## What you are asked to do
Only the number is wanted: how many lines in the data contain "project"?

## Data records
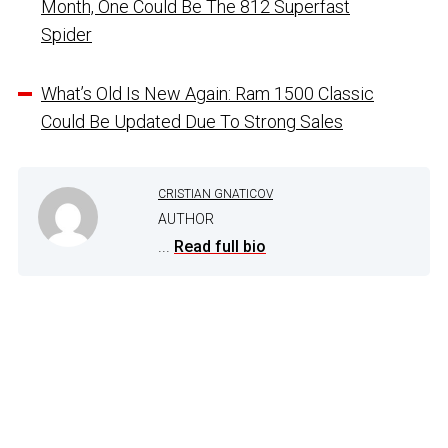
Month, One Could Be The 812 Superfast
Spider
What’s Old Is New Again: Ram 1500 Classic
Could Be Updated Due To Strong Sales
CRISTIAN GNATICOV
AUTHOR
...
Read full bio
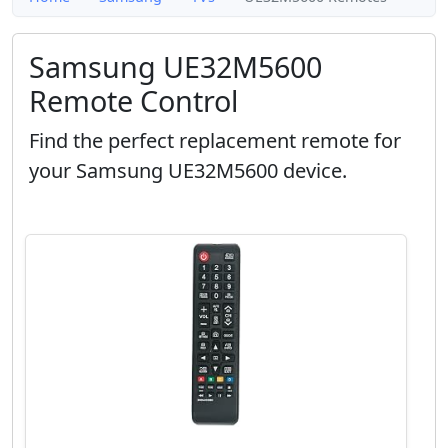
Samsung UE32M5600
Remote Control
Find the perfect replacement remote for
your Samsung UE32M5600 device.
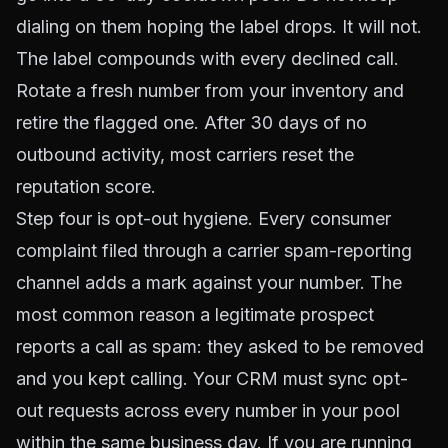
dialing on them hoping the label drops. It will not.
The label compounds with every declined call.
Rotate a fresh number from your inventory and
retire the flagged one. After 30 days of no
outbound activity, most carriers reset the
reputation score.
Step four is opt-out hygiene. Every consumer
complaint filed through a carrier spam-reporting
channel adds a mark against your number. The
most common reason a legitimate prospect
reports a call as spam: they asked to be removed
and you kept calling. Your CRM must sync opt-
out requests across every number in your pool
within the same business day. If you are running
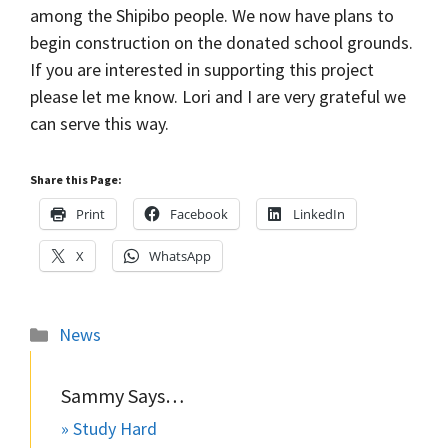
among the Shipibo people. We now have plans to
begin construction on the donated school grounds.
If you are interested in supporting this project
please let me know. Lori and I are very grateful we
can serve this way.
Share this Page:
Print
Facebook
LinkedIn
X
WhatsApp
Categories
News
Sammy Says…
» Study Hard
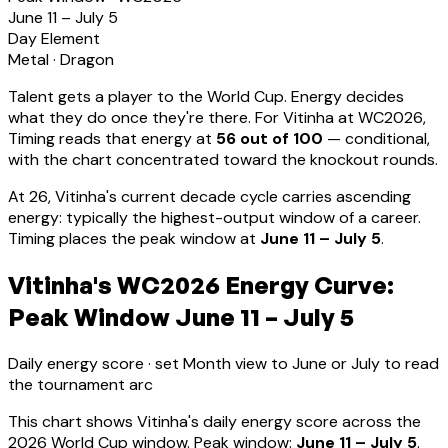
June 11 – July 5
Day Element
Metal
·
Dragon
Talent gets a player to the World Cup. Energy decides
what they do once they're there. For
Vitinha
at WC2026,
Timing reads that energy at
56
out of 100
—
conditional,
with the chart concentrated toward the knockout rounds.
At
26
,
Vitinha
's current decade cycle carries
ascending
energy: typically the highest-output window of a career
.
Timing places the peak window at
June 11 – July 5
.
Vitinha's WC2026 Energy Curve:
Peak Window June 11 – July 5
Daily energy score · set Month view to June or July to read
the tournament arc
This chart shows
Vitinha
's daily energy score across the
2026 World Cup window. Peak window:
June 11 – July 5
.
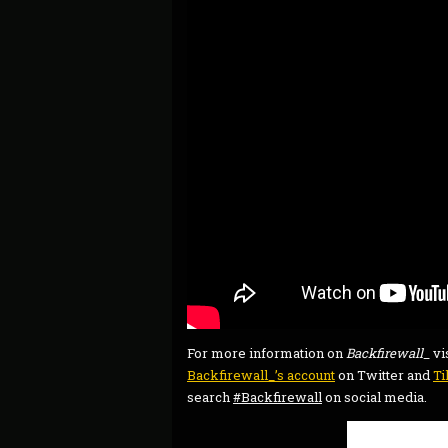
For more information on
Backfirewall_
vi
Backfirewall_’s account
on Twitter and
T
search
#Backfirewall
on social media.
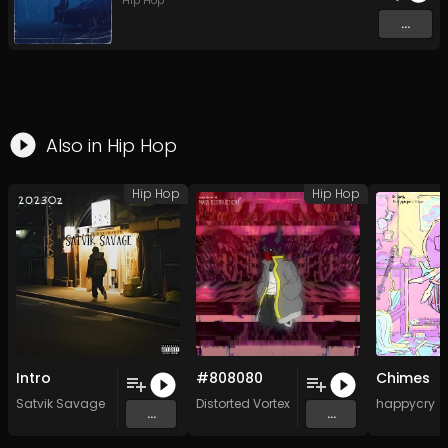
Hip Hop
...
Also in
Hip Hop
Hip Hop
Hip Hop
Intro
#808080
Chimes
Satvik Savage
Distorted Vortex
happycry
...
...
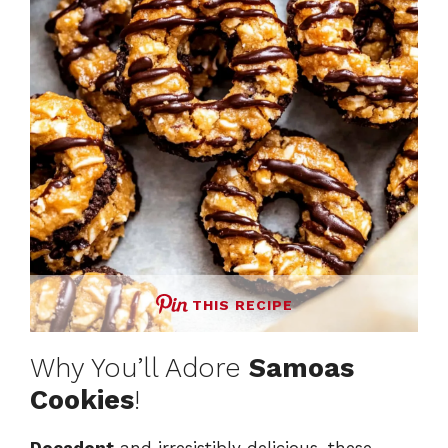
THIS RECIPE
Why You’ll Adore
Samoas
Cookies
!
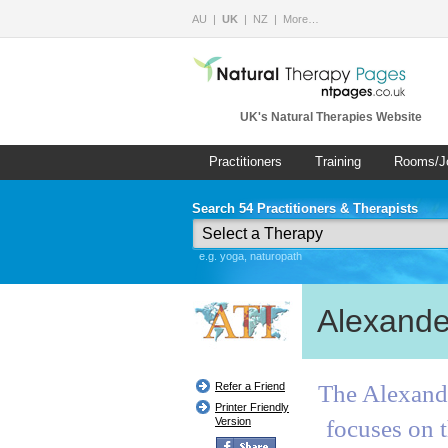
AU
UK
NZ
More…
UK's Natural Therapies Website
Practitioners
Training
Rooms/J
Search 54 Practitioners & Therapists
e.g. yoga, naturopath
Alexande
Refer a Friend
The Alexande
Printer Friendly
Version
focuses on t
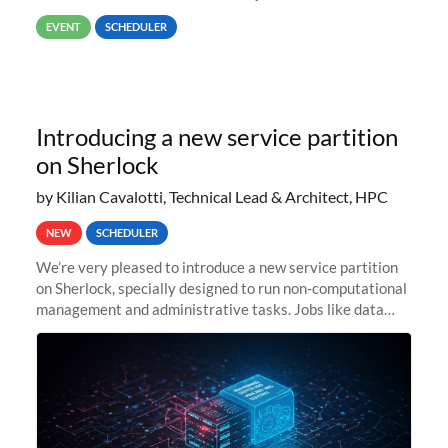
way back to job #1! JobIDRaw Partition
EVENT
SCHEDULER
Introducing a new service partition
on Sherlock
by Kilian Cavalotti, Technical Lead & Architect, HPC
NEW
SCHEDULER
We’re very pleased to introduce a new service partition
on Sherlock, specially designed to run non-computational
management and administrative tasks. Jobs like data
transfer tasks, backups, CI/CD pipelines, workflow
managers, or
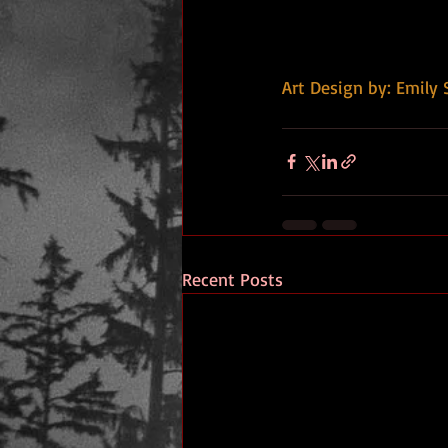
Art Design by: Emily 
Recent Posts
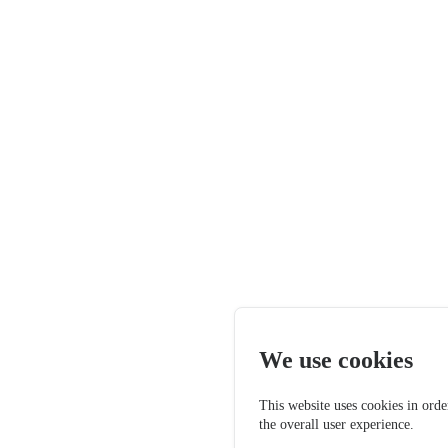
We use cookies
This website uses cookies in orde
the overall user experience.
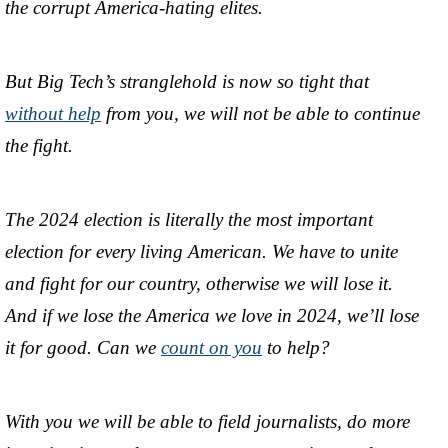
the corrupt America-hating elites.
But Big Tech’s stranglehold is now so tight that
without help
from you, we will not be able to continue
the fight.
The 2024 election is literally the most important
election for every living American. We have to unite
and fight for our country, otherwise we will lose it.
And if we lose the America we love in 2024, we’ll lose
it for good. Can we
count on you
to help?
With you we will be able to field journalists, do more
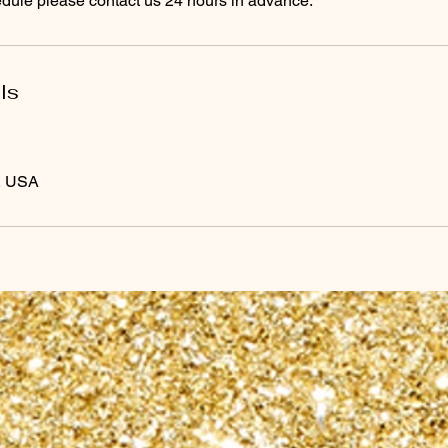
edule please contact us 24 hours in advance.
ls
, USA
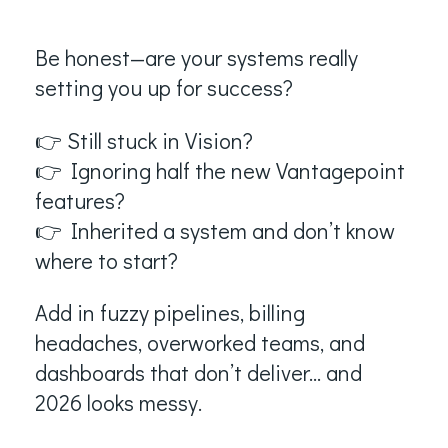
Be honest—are your systems really
setting you up for success?
👉 Still stuck in Vision?
👉 Ignoring half the new Vantagepoint
features?
👉 Inherited a system and don’t know
where to start?
Add in fuzzy pipelines, billing
headaches, overworked teams, and
dashboards that don’t deliver… and
2026 looks messy.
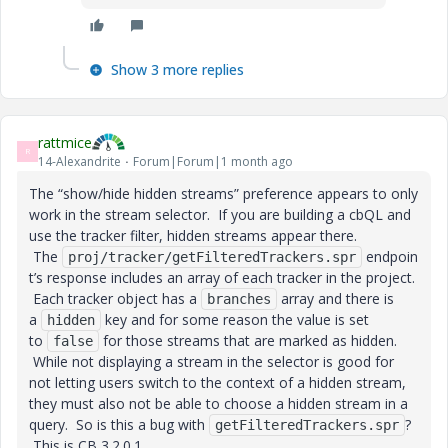
Show 3 more replies
rattmice
R
14-Alexandrite
Forum|Forum|1 month ago
The “show/hide hidden streams” preference appears to only
work in the stream selector. If you are building a cbQL and
use the tracker filter, hidden streams appear there.
The
endpoin
proj/tracker/getFilteredTrackers.spr
t’s response includes an array of each tracker in the project.
Each tracker object has a
array and there is
branches
a
key and for some reason the value is set
hidden
to
for those streams that are marked as hidden.
false
While not displaying a stream in the selector is good for
not letting users switch to the context of a hidden stream,
they must also not be able to choose a hidden stream in a
query. So is this a bug with
?
getFilteredTrackers.spr
This is CB 3.2.0.1.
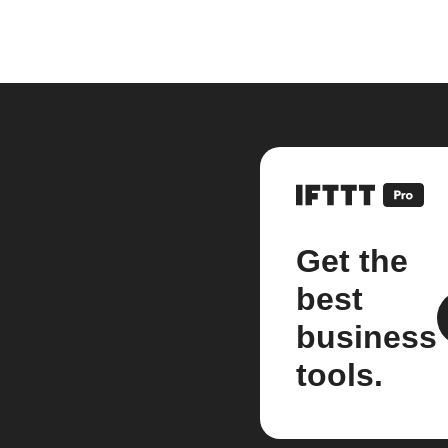
Get the
best
business
tools.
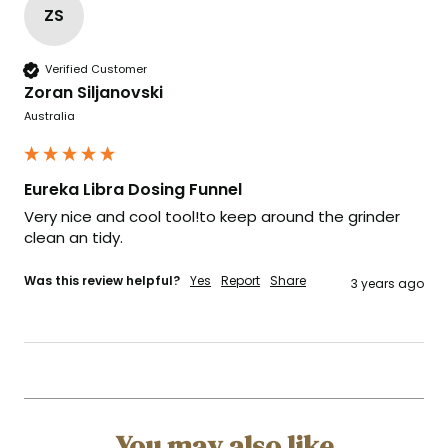
ZS
Verified Customer
Zoran Siljanovski
Australia
Eureka Libra Dosing Funnel
Very nice and cool tool!to keep around the grinder 
clean an tidy.
Was this review helpful?
Yes
Report
Share
3 years ago
You may also like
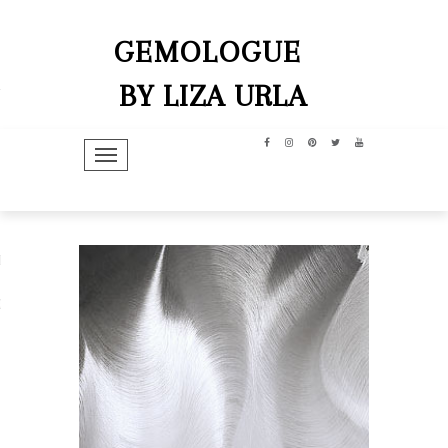
GEMOLOGUE
BY LIZA URLA
TOGGLE NAVIGATION
hip
dit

## Answer box
2